Required action: Report every line below that carries the word "expressed".

Data supplied:
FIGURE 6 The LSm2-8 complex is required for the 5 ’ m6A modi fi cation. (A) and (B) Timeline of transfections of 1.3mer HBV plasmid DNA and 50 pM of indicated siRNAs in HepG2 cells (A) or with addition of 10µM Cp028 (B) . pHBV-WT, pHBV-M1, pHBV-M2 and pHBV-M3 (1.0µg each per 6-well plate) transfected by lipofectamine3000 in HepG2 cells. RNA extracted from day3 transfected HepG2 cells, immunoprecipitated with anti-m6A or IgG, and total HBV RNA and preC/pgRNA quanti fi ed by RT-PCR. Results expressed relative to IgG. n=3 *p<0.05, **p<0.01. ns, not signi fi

...

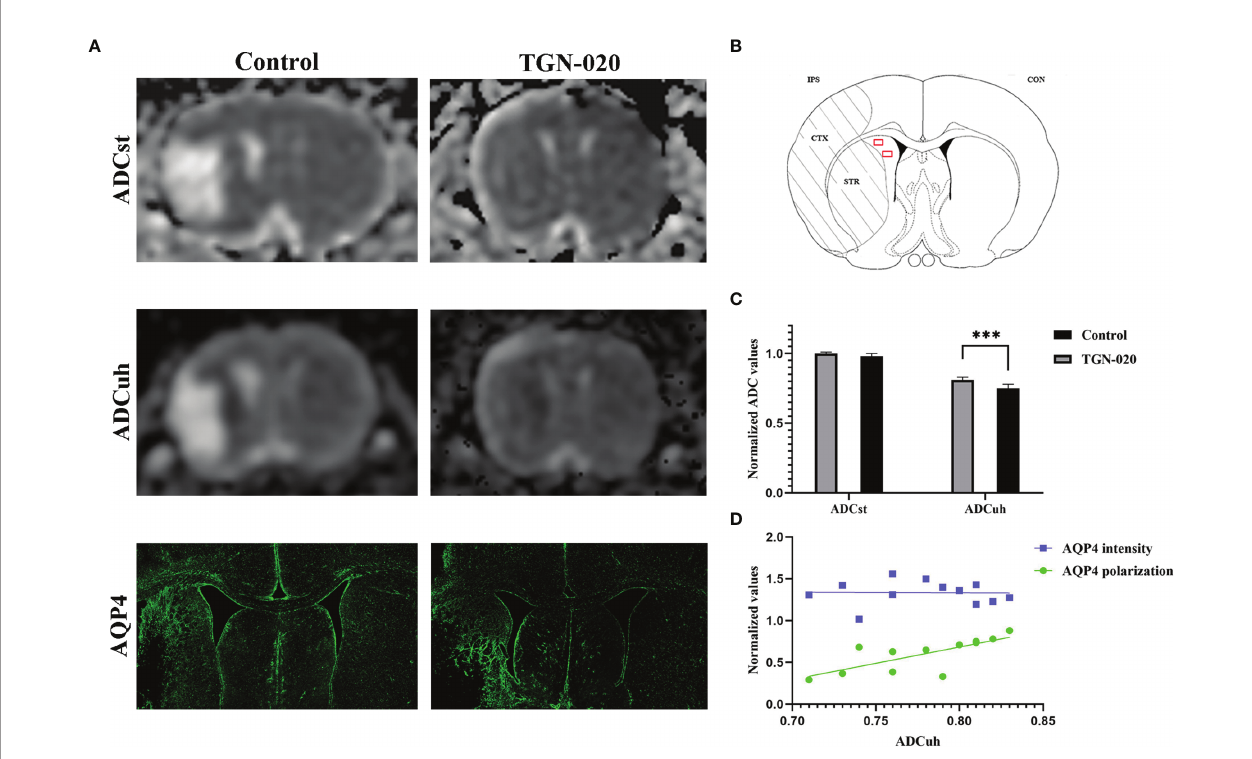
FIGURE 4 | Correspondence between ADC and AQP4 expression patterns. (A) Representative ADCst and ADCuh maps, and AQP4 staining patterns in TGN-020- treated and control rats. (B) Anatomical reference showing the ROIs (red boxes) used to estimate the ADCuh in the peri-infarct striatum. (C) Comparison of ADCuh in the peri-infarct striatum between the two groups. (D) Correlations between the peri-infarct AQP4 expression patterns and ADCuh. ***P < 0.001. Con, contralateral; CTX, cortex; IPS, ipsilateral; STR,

--

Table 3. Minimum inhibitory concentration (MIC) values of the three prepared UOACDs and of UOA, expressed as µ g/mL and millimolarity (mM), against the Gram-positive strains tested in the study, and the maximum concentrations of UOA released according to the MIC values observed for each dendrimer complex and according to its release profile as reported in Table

Answer to the problem:
FIGURE 6 The LSm2-8 complex is required for the 5 ’ m6A modi fi cation. (A) and (B) Timeline of transfections of 1.3mer HBV plasmid DNA and 50 pM of indicated siRNAs in HepG2 cells (A) or with addition of 10µM Cp028 (B) . pHBV-WT, pHBV-M1, pHBV-M2 and pHBV-M3 (1.0µg each per 6-well plate) transfected by lipofectamine3000 in HepG2 cells. RNA extracted from day3 transfected HepG2 cells, immunoprecipitated with anti-m6A or IgG, and total HBV RNA and preC/pgRNA quanti fi ed by RT-PCR. Results expressed relative to IgG. n=3 *p<0.05, **p<0.01. ns, not signi fi
Table 3. Minimum inhibitory concentration (MIC) values of the three prepared UOACDs and of UOA, expressed as µ g/mL and millimolarity (mM), against the Gram-positive strains tested in the study, and the maximum concentrations of UOA released according to the MIC values observed for each dendrimer complex and according to its release profile as reported in Table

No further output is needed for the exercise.